D. J : Oui et pas seulement dans les écoles accréditées Equis ou AACSB [les deux grandes accréditations internationales des business schools]. Nous considérons que les échanges internationaux doivent aller bien au-delà du simple enseignement pour appréhender la culture des autres et rapprocher les peuples. Il faut casser certains modèles pour en construite d’autres qui respecteront les cultures et les valeurs des différentes sociétés. Par exemple, nous avons reçu, durant plus d’une décennie des étudiants colombiens en échanges alors qu’aucun étudiant français ne voulait aller en Colombie pour cause d’insécurité.
Cette année, nous ouvrons une filiale au Sénégal, à Dakar, qui va devenir un véritable hub pour toute l’Afrique noire et où nous appliquerons les mêmes principes qu’en France : 30 à 35% des élèves ne payeront aucun droit de scolarité et nous voulons que nos salariés là-bas bénéficient des mêmes conditions sociales qu’en France.
O. R : Entre autres pour favoriser l’imprégnation internationale de vos étudiants, votre cursus dure forcément 4 ans. Ce qui est unique !
D. J : Notre cursus comprend une année obligatoire à l’étranger dans une université partenaire et une autre en entreprise. En tout quatre ans justifiés par notre pédagogie de l’action, mais il faut préciser que nos élèves ne payent que trois années de droits de scolarité.
O. R : Une question plus politique. Aux actuels pôles de recherche et d’enseignement supérieur (PRES) vont succéder cette année les ComUE (communautés d’universités et d’établissements). Comment se déroule la transition ?
D. J : Nous sommes l’un des membres fondateurs du PRES de Montpellier et travaillons aujourd’hui avec toutes les universités qui vont constituer demain une ComUE de 65000 à 70 000 étudiants dont 2500 issus de Sup de Co Montpellier. Si cela se passe aussi bien c’est que notre partenariat avec les universités de Montpellier 1, 2 et 3 ne date pas d’hier : il y a quinze ans que nous proposons à nos étudiants de passer des doubles diplômes Master à l’université – 27 en tout aujourd’hui – comme aux étudiants de l’université de venir suivre certaines de nos spécialisations professionnelles. Dans les deux cas sans aucun coût supplémentaire. Aujourd’hui tous nos étudiants de 1ère année du master grande école peuvent également obtenir la licence en management des sciences et technologies de l’IAE Montpellier.

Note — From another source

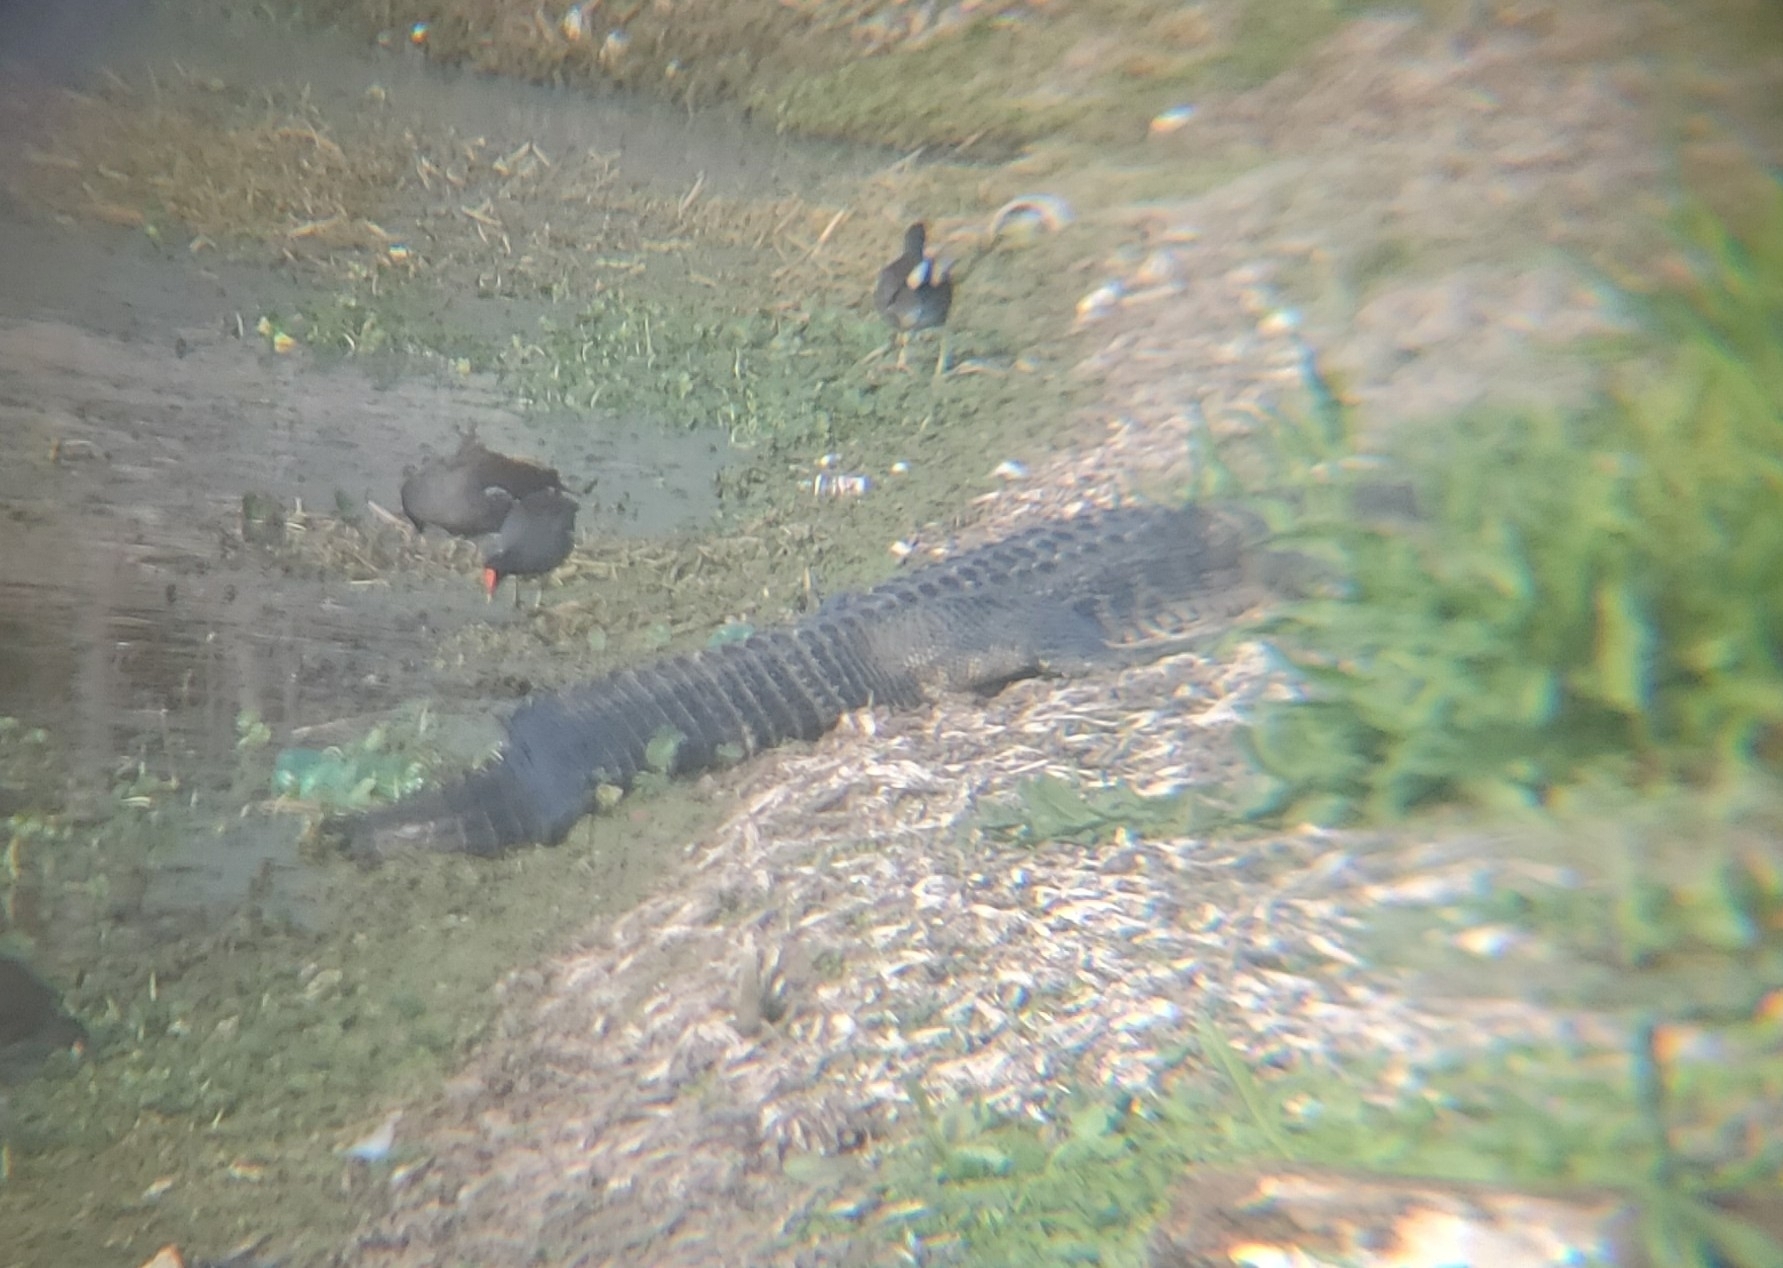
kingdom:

Nous sommes également parmi les membres fondateurs d’une équipe unique en France, « Montpellier recherche en management » (MRM), qui réunit les enseignants-chercheurs et les doctorants de la région en gestion, qu’ils soient issus des universités ou de notre école. Une équipe qui a été évaluée « A » par l’Agence d’évaluation de la recherche et de l’enseignement supérieur [Aeres, organisme d’évaluation français qui note les organismes de C à A+]. Nous sommes très respectueux des universités qui ont un modèle économique différent du nôtre et avec lesquelles nous avons naturellement des relations de complémentarité.